* _Work task 1_
Which systems does the passage on Novotel Tallinn name as operating quietly in the background? List every one.
* _Work task 2_
Does the passage on Novotel Tallinn agree with each statement below? Answer yes or no, and quote the words that decide it.
(a) The building offers apartments for longer stays as well as hotel rooms.
(b) The hotel's backup power comes from a diesel generator.
(c) The solar panels and similar systems are presented as decorative "green" features.

Not Only a Hotel Room, but a Temporary Home

What makes Novotel Tallinn special is its approach to hospitality.

The building includes both hotel rooms and apartments for longer stays. This changes the way the building has to work. For a guest staying one night, location, service and design are important. For a guest staying several weeks, the building itself becomes part of everyday life.

Indoor climate, air quality, heating, cooling, acoustics, water use, and reliability are no longer invisible technical details. They become part of comfort.

This is especially relevant for corporate clients. When companies send employees to another country, they want to know that the hotel is not only well located, but also safe, comfortable, efficient, and built to a high international standard.

LEED Gold provides this confidence in a simple, recognizable way.

The Systems Guests Do Not See, but Feel Every Day

A good building should not constantly remind you how technically advanced it is. It should simply work.

At Novotel Tallinn, many important systems operate quietly in the background: solar panels, geothermal piles for heating, heat recovery ventilation, energy-efficient floor heating, modern cooling systems, and water-saving sanitary appliances.

These are not decorative “green” features. They are practical engineering solutions that help the building use energy and water more efficiently every day.

The hotel also uses a diesel-free backup power system based on battery storage. Instead of a traditional diesel generator, the system starts instantly during power interruptions and supports critical systems, such as fire safety and key engineering equipment.

For guests, this may never become visible. And that is the point. Reliability, safety, and comfort should work in the background without interrupting the hotel experience.

Sustainability Should Feel Like Comfort

For many people, sustainability still sounds like a technical topic. Certificates, standards, systems, audits.

But inside a hotel, sustainability should feel much simpler. It should feel like comfort.

It is the air in the room. The stable temperature. The feeling that the building is quiet and reliable. The sense that everything works without effort.

* _Entries supplied_
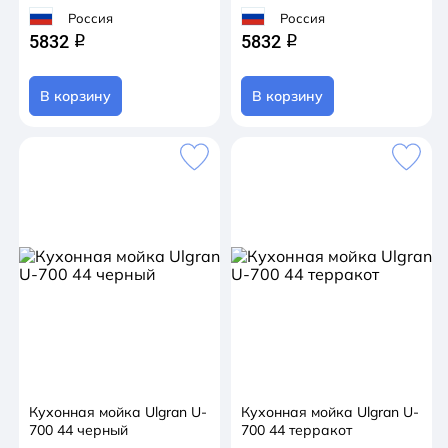
Россия
Россия
5832
5832
q
q
В корзину
В корзину
Кухонная мойка Ulgran U-
Кухонная мойка Ulgran U-
700 44 черный
700 44 терракот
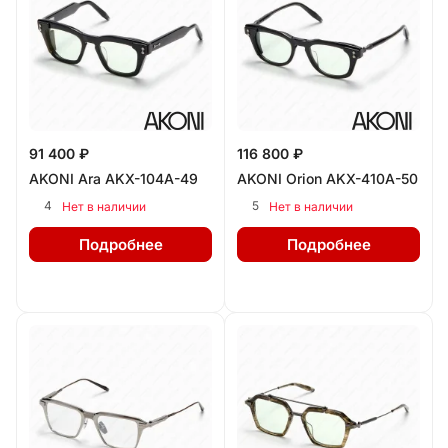
91 400 ₽
116 800 ₽
AKONI Ara AKX-104A-49
AKONI Orion AKX-410A-50
4
5
Нет в наличии
Нет в наличии
Подробнее
Подробнее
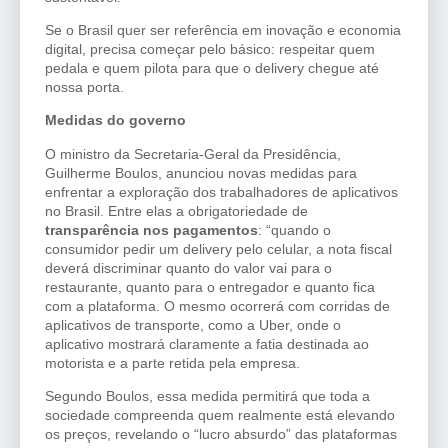
Se o Brasil quer ser referência em inovação e economia
digital, precisa começar pelo básico: respeitar quem
pedala e quem pilota para que o delivery chegue até
nossa porta.
Medidas do governo
O ministro da Secretaria-Geral da Presidência,
Guilherme Boulos, anunciou novas medidas para
enfrentar a exploração dos trabalhadores de aplicativos
no Brasil. Entre elas a obrigatoriedade de
transparência nos pagamentos
: “quando o
consumidor pedir um delivery pelo celular, a nota fiscal
deverá discriminar quanto do valor vai para o
restaurante, quanto para o entregador e quanto fica
com a plataforma. O mesmo ocorrerá com corridas de
aplicativos de transporte, como a Uber, onde o
aplicativo mostrará claramente a fatia destinada ao
motorista e a parte retida pela empresa.
Segundo Boulos, essa medida permitirá que toda a
sociedade compreenda quem realmente está elevando
os preços, revelando o “lucro absurdo” das plataformas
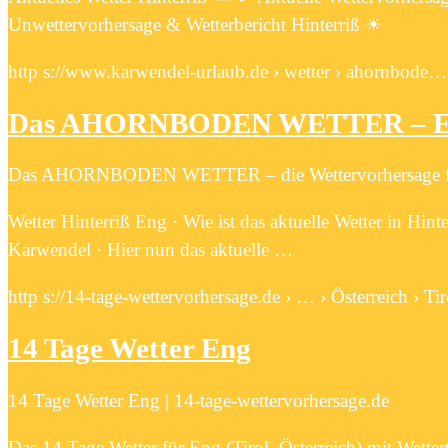
Unwettervorhersage & Wetterbericht Hinterriß ☀
http s://www.karwendel-urlaub.de › wetter › ahornbode…
Das AHORNBODEN WETTER – Eng
Das AHORNBODEN WETTER – die Wettervorhersage für
Wetter Hinterriß Eng · Wie ist das aktuelle Wetter in H
Karwendel · Hier nun das aktuelle …
http s://14-tage-wettervorhersage.de › … › Österreich › Tir
14 Tage Wetter Eng
14 Tage Wetter Eng | 14-tage-wettervorhersage.de
Das 14 Tage Wetter für Eng (Tirol, Österreich) mit Wetter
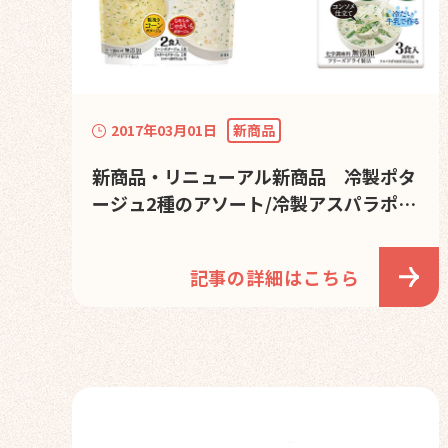
2017年03月01日
新商品
新商品・リニューアル新商品 冷製ポタ
ージュ2種のアソート/冷製アスパラポタ
ージュの発売を開始しました。
記事の詳細はこちら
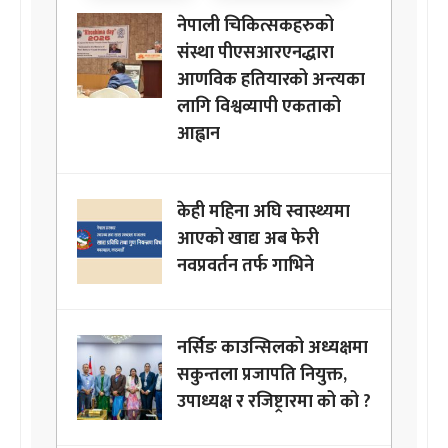
नेपाली चिकित्सकहरुको
संस्था पीएसआरएनद्धारा
आणविक हतियारको अन्त्यका
लागि विश्वव्यापी एकताको
आह्वान
केही महिना अघि स्वास्थ्यमा
आएको खाद्य अब फेरी
नवप्रवर्तन तर्फ गाभिने
नर्सिङ काउन्सिलको अध्यक्षमा
सकुन्तला प्रजापति नियुक्त,
उपाध्यक्ष र रजिष्ट्रारमा को को ?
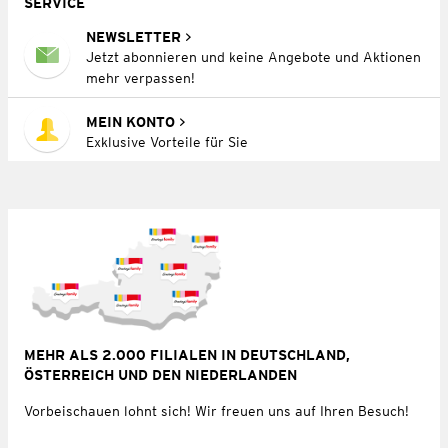
SERVICE
NEWSLETTER
Jetzt abonnieren und keine Angebote und Aktionen
mehr verpassen!
MEIN KONTO
Exklusive Vorteile für Sie
MEHR ALS 2.000 FILIALEN IN DEUTSCHLAND,
ÖSTERREICH UND DEN NIEDERLANDEN
Vorbeischauen lohnt sich! Wir freuen uns auf Ihren Besuch!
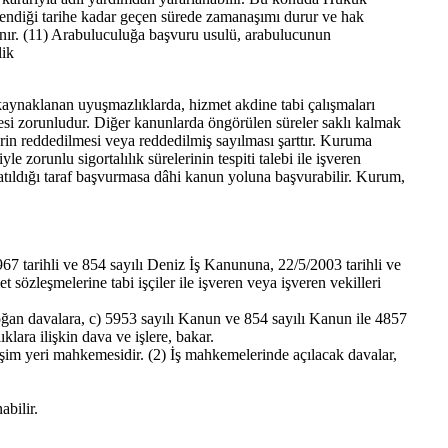
ndiği tarihe kadar geçen sürede zamanaşımı durur ve hak
ır. (11) Arabuluculuğa başvuru usulü, arabulucunun
lik
aynaklanan uyuşmazlıklarda, hizmet akdine tabi çalışmaları
esi zorunludur. Diğer kanunlarda öngörülen süreler saklı kalmak
rin reddedilmesi veya reddedilmiş sayılması şarttır. Kuruma
zorunlu sigortalılık sürelerinin tespiti talebi ile işveren
atıldığı taraf başvurmasa dâhi kanun yoluna başvurabilir. Kurum,
7 tarihli ve 854 sayılı Deniz İş Kanununa, 22/5/2003 tarihli ve
zleşmelerine tabi işçiler ile işveren veya işveren vekilleri
n davalara, c) 5953 sayılı Kanun ve 854 sayılı Kanun ile 4857
lara ilişkin dava ve işlere, bakar.
şim yeri mahkemesidir. (2) İş mahkemelerinde açılacak davalar,
abilir.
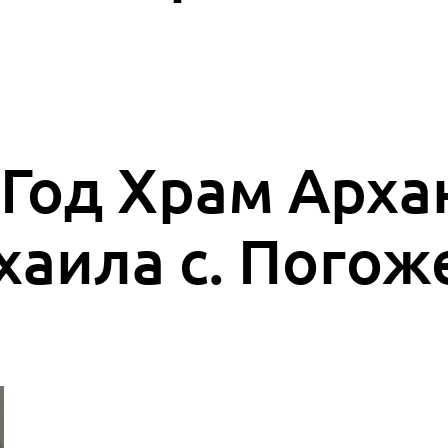
 Год Храм Арха
аила с. Пого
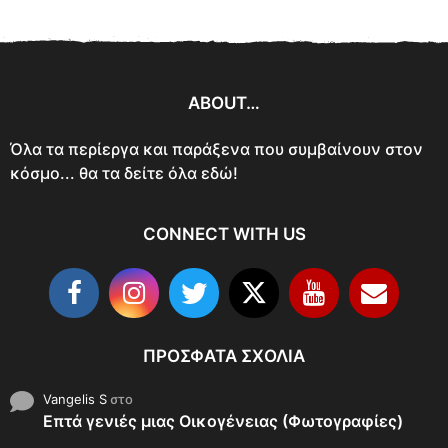
ABOUT…
Όλα τα περίεργα και παράξενα που συμβαίνουν στον
κόσμο... θα τα δείτε όλα εδώ!
CONNECT WITH US
ΠΡΌΣΦΑΤΑ ΣΧΌΛΙΑ
Vangelis S
στο
Επτά γενιές μιας Οικογένειας (Φωτογραφίες)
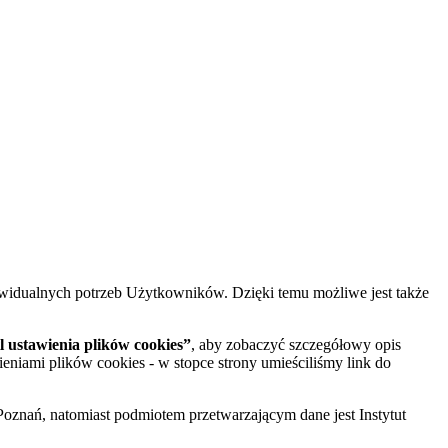
widualnych potrzeb Użytkowników. Dzięki temu możliwe jest także
 ustawienia plików cookies”
, aby zobaczyć szczegółowy opis
ieniami plików cookies - w stopce strony umieściliśmy link do
oznań, natomiast podmiotem przetwarzającym dane jest Instytut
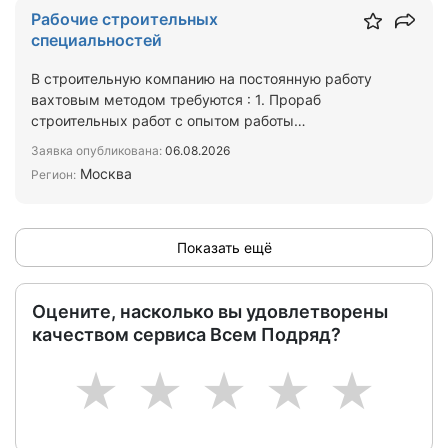
Рабочие строительных
специальностей
В строительную компанию на постоянную работу
вахтовым методом требуются : 1. Прораб
строительных работ с опытом работы
2.Кровельщики 3.Отделочники 4.…
Заявка опубликована:
06.08.2026
Москва
Регион:
Показать ещё
Оцените, насколько вы удовлетворены
качеством сервиса Всем Подряд?
1
2
3
4
5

* _Answer 1_
- Solar panels
- Geothermal piles for heating
- Heat recovery ventilation
- Energy-efficient floor heating
- Modern cooling systems
- Water-saving sanitary appliances

* _Answer 2_
(a) Yes: "The building includes both hotel rooms and apartments for longer stays."
(b) No: "The hotel also uses a diesel-free backup power system based on battery storage."
(c) No: "These are not decorative “green” features."